Le débat sur une intervention militaire au sol contre Daech coïncide avec une série de défaites militaires du régime syrien, même si les axes stratégiques du pouvoir tiennent encore.


"Surréaliste". Ce mot revient souvent dans la bouche des visiteurs qui continuent de se rendre dans les zones encore sous contrôle du régime de Bachar El-Assad. Surréaliste de voir dans un tel souk les échoppes approvisionnées presque comme avant. Non seulement avec des victuailles locales mais aussi avec des produits "tombés du camion" : pots de Nutella, boîtes de lait Nido ou couches-culottes. Surréaliste de voir les Syriens continuer à acheter et vendre avec de la monnaie qui n'a pas tant augmenté que cela. Selon les chiffres officiels, invérifiables, l'inflation syrienne ne serait que de 117%. "Mais dans n'importe quel autre pays en guerre civile depuis quatre ans, ce chiffre serait multiplié par cinq!", constate un diplomate chevronné de la région et du pays. La planche à billets est bien là, alimentée par la Russie, où s'impriment les livres syriennes depuis 2012, alors que l'embargo a interdit à l'Autriche de continuer à le faire.

Le territoire d'Assad ne cesse de se rétrécir

Mais cette vague normalité dans les zones encore sous contrôle masque d'autres réalités. "Il existe un équilibre d'économie de guerre que les djihadistes et les forces du régime sont bien obligés d'entretenir et chacun laisse finalement passer ce dont l'autre a besoin", ajoute un observateur. Il en irait de même sur le front le plus critique du moment, celui de Deir ez-Zor, au sud de Raqqa sur les rives de l'Euphrate. Cela fait des mois que Daech tente de s'emparer de cette ville pour en faire une deuxième capitale régionale. "La nuit, Daech progresse, mais le jour, l'armée reprend ce qu'elle a perdu", a confié le gouverneur de la région à un diplomate de passage. Mais avec un peu de recul sur l'ensemble du pays, le territoire sur lequel règne encore Bachar El-Assad ne cesse de se rétrécir.

┄┄┄┄┄┄

**CONSIGNE A**.
Répondez brièvement à ces questions sur le texte sur le régime syrien :
(i) Quel est le taux d'inflation syrien selon les chiffres officiels ?
(ii) Dans quel pays s'impriment les livres syriennes depuis 2012 ?
(iii) De quelle ville Daech tente-t-il de s'emparer pour en faire une deuxième capitale régionale ?
**CONSIGNE B**.
Poursuivez le texte sur le régime syrien à la suite de sa dernière phrase.
Les entrées n'ont aucun lien avec le texte sur le régime syrien.

┄┄┄┄┄┄

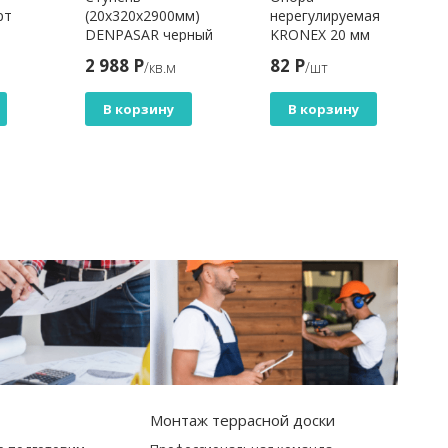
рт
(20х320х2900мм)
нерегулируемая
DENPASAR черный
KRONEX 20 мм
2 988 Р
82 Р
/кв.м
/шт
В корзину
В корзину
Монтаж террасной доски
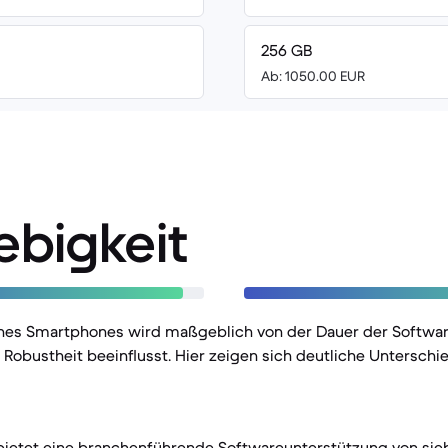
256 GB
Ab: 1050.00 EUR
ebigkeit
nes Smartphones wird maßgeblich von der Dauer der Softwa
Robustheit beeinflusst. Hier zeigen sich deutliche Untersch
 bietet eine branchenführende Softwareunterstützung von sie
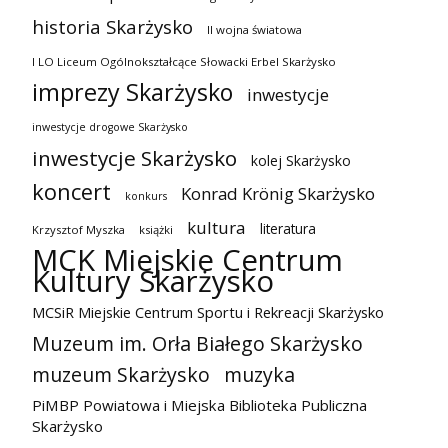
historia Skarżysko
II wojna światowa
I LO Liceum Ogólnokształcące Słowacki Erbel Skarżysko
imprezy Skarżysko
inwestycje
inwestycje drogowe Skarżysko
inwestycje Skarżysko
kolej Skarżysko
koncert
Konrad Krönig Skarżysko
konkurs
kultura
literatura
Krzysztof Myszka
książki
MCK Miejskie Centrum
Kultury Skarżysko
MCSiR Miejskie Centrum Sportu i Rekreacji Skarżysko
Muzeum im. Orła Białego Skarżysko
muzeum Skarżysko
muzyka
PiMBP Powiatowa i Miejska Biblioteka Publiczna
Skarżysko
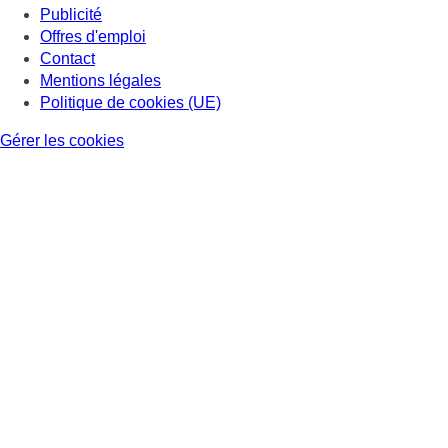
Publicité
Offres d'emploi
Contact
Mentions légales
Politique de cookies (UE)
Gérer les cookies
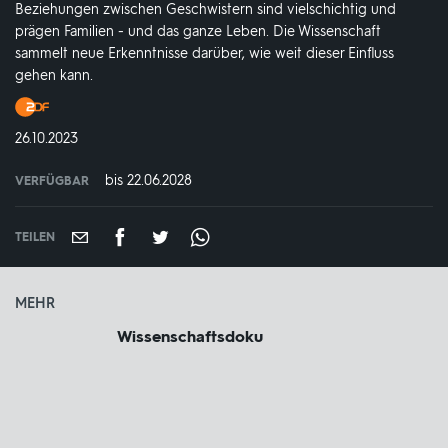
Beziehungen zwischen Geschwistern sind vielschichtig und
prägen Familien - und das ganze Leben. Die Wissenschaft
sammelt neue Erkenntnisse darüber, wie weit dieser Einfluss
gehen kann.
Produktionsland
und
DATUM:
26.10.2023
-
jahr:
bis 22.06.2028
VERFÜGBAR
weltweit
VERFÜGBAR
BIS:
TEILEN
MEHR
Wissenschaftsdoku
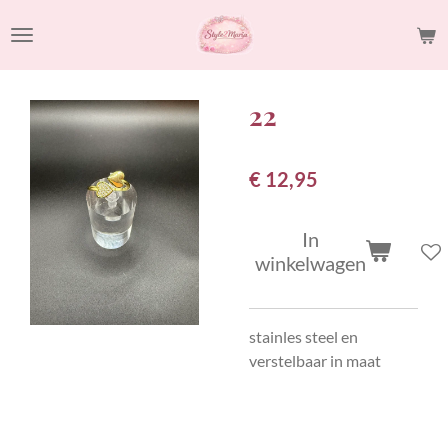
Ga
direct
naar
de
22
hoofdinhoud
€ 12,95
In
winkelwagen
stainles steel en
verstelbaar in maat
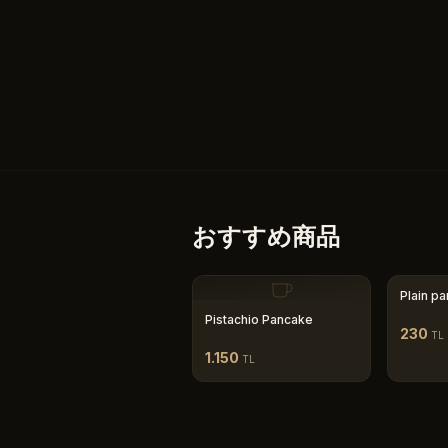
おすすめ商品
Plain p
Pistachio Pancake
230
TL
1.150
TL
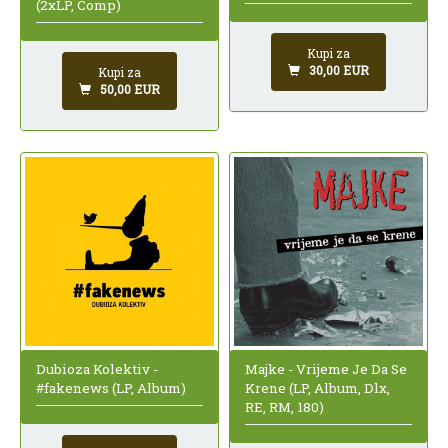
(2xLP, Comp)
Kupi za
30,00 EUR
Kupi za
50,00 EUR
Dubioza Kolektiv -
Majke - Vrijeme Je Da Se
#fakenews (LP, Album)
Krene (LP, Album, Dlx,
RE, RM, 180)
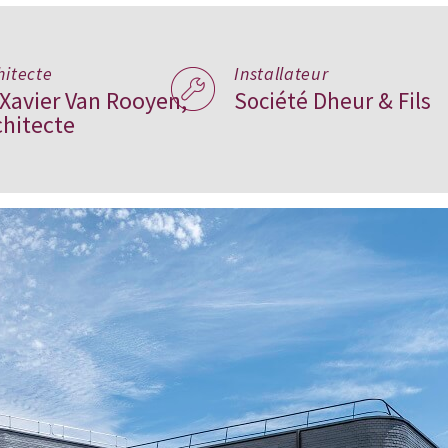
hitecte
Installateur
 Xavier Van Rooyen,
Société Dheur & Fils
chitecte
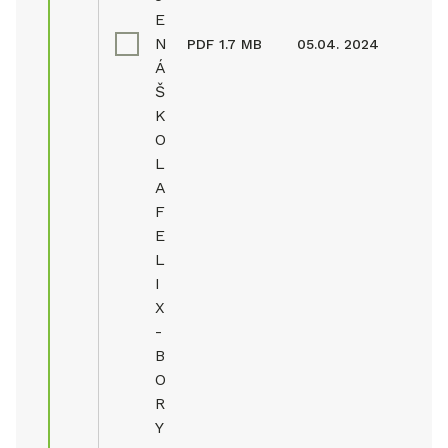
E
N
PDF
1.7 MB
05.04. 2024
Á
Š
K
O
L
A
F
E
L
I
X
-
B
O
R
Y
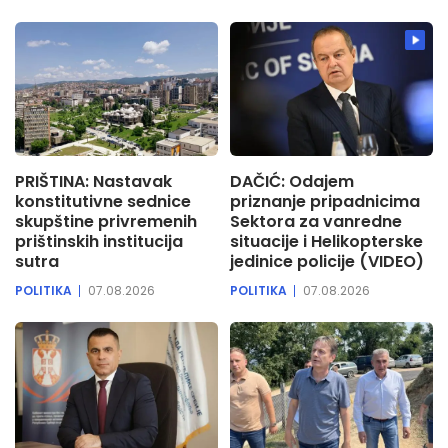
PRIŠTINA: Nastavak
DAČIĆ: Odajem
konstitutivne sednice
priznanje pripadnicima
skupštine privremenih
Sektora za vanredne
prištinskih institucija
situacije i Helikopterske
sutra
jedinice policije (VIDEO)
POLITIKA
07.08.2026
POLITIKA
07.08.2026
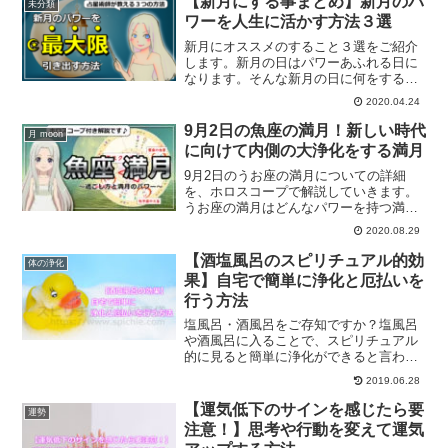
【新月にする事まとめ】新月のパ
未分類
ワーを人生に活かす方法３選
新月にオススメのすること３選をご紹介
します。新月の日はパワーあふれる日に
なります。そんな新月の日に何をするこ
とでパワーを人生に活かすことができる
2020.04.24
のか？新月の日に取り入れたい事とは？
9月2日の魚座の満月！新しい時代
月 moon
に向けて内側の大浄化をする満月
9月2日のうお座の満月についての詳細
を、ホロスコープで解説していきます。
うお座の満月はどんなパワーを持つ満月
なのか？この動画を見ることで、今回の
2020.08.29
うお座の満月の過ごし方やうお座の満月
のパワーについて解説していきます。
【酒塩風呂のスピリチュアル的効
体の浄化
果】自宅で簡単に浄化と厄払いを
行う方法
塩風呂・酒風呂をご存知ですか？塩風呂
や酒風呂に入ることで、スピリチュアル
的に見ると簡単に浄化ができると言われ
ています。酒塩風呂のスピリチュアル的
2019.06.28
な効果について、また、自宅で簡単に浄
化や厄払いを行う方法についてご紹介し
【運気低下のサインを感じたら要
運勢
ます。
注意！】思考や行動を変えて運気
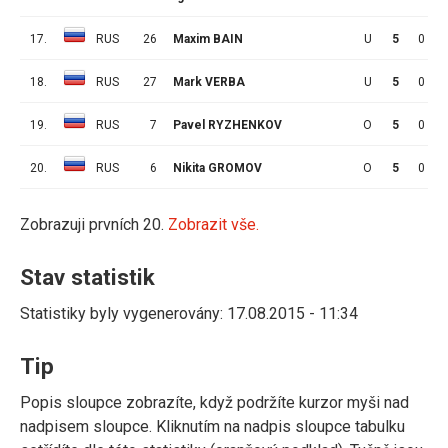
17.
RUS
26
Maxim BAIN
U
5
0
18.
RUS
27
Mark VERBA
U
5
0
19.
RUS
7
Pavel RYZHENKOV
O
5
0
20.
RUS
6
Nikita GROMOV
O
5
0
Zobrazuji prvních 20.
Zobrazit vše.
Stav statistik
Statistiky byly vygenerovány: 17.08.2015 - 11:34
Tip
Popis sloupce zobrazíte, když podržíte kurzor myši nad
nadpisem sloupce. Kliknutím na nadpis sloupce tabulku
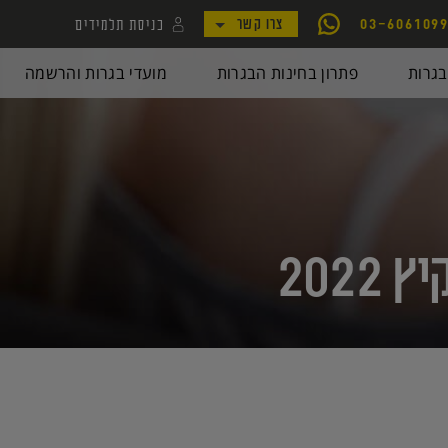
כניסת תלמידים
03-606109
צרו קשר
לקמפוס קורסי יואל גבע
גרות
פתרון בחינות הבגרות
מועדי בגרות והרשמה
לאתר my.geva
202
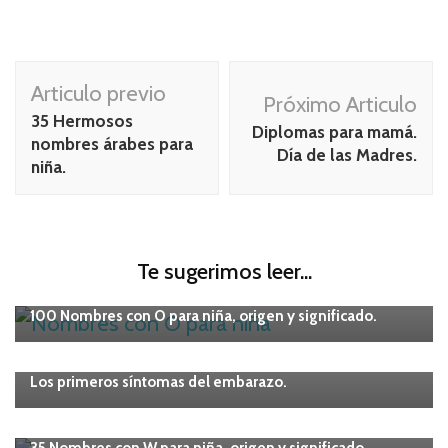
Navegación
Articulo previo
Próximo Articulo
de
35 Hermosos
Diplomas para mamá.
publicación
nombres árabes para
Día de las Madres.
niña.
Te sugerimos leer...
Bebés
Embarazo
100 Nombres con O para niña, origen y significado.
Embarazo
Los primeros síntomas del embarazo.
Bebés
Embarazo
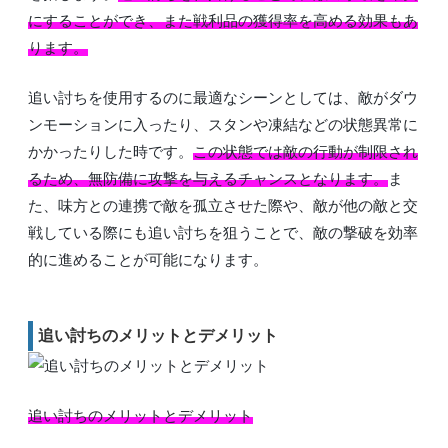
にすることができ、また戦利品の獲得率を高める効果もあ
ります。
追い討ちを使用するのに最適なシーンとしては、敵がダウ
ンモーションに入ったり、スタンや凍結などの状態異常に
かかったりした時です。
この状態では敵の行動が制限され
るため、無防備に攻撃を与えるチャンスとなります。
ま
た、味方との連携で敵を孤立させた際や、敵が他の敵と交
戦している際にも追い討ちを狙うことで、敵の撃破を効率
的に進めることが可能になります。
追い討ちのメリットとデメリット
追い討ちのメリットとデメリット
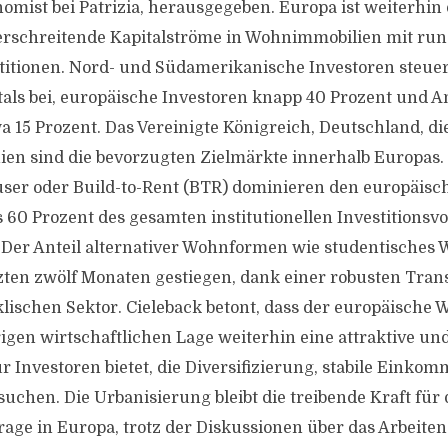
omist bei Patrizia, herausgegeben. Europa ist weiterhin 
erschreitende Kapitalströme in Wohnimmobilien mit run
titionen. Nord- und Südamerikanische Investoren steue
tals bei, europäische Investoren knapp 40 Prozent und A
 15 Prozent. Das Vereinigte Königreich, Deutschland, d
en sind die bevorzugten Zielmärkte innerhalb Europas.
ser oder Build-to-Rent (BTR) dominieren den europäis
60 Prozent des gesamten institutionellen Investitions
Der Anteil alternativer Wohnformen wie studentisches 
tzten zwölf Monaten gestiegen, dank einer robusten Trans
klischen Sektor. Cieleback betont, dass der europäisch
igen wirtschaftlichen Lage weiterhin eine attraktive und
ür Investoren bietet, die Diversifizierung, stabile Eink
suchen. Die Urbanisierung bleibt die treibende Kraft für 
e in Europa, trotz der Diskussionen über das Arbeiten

┄┄┄┄┄┄

**RÉPONSE A**.
(i) 117 %.
(ii) En Russie.
(iii) Deir ez-Zor.

**RÉPONSE B**.
"Bachar est aux abois, analyse Antoine Basbous, directeur de l'Observatoire des pays arabes (OPA). Rien que cette semaine, il a perdu une base désaffectée où des chars et de l'armement ont été récupérés par les djihadistes, une partie de la plus grande prison de Damas a été occupée, un point de contrôle essentiel dans le Qalamoun, à la frontière du Liban, a sauté lors d'un combat qui a fait 30 morts dont 18 combattants du Hezbollah." Daech est à l'offensive mais cela ne doit pas occulter le travail des autres milices d'insurgés. Notamment Jaish Al-Fath, l'Armée de la conquête, fédérant le Front Al-Nosra et plusieurs groupes salafo-djihadistes, qui serait forte aujourd'hui d'environ 30.000 hommes. Ils tiennent toujours la province d'Idlib, au nord-ouest, et se sont emparés cette semaine de deux localités alaouites importantes que le régime ne soutenait plus que par des parachutages.

Les Russes et les Iraniens à la rescousse

Pas étonnant dans ce contexte que les alliés viennent à l'aide. Les Russes, mais également les Iraniens. Selon Antoine Basbous, Téhéran prépare le coup d'après. "Aujourd'hui, Bachar est à l'agonie et chacun se penche sur son lit pour se partager déjà l'héritage." Pour preuve, selon lui, cette campagne actuelle enjoignant aux 200.000 habitants du quartier d'Al-Mazeh, à l'ouest de Damas, de quitter les lieux? À proximité du palais présidentiel, du QG des services de renseignement et d'une importante base aérienne, Téhéran aurait obtenu de réhabiliter cette zone pour la sécuriser, sur la route qui relie la capitale à la frontière libanaise et aux régions tenues par le Hezbollah. Après le Hezbollah et les pasdarans, déjà très présents et endeuillés par les combats en Syrie, Téhéran réfléchit aussi au projet de mettre sur pied, non plus des milices patriotes d'autodéfense mais des unités locales d'intervention encadrées par des soldats iraniens.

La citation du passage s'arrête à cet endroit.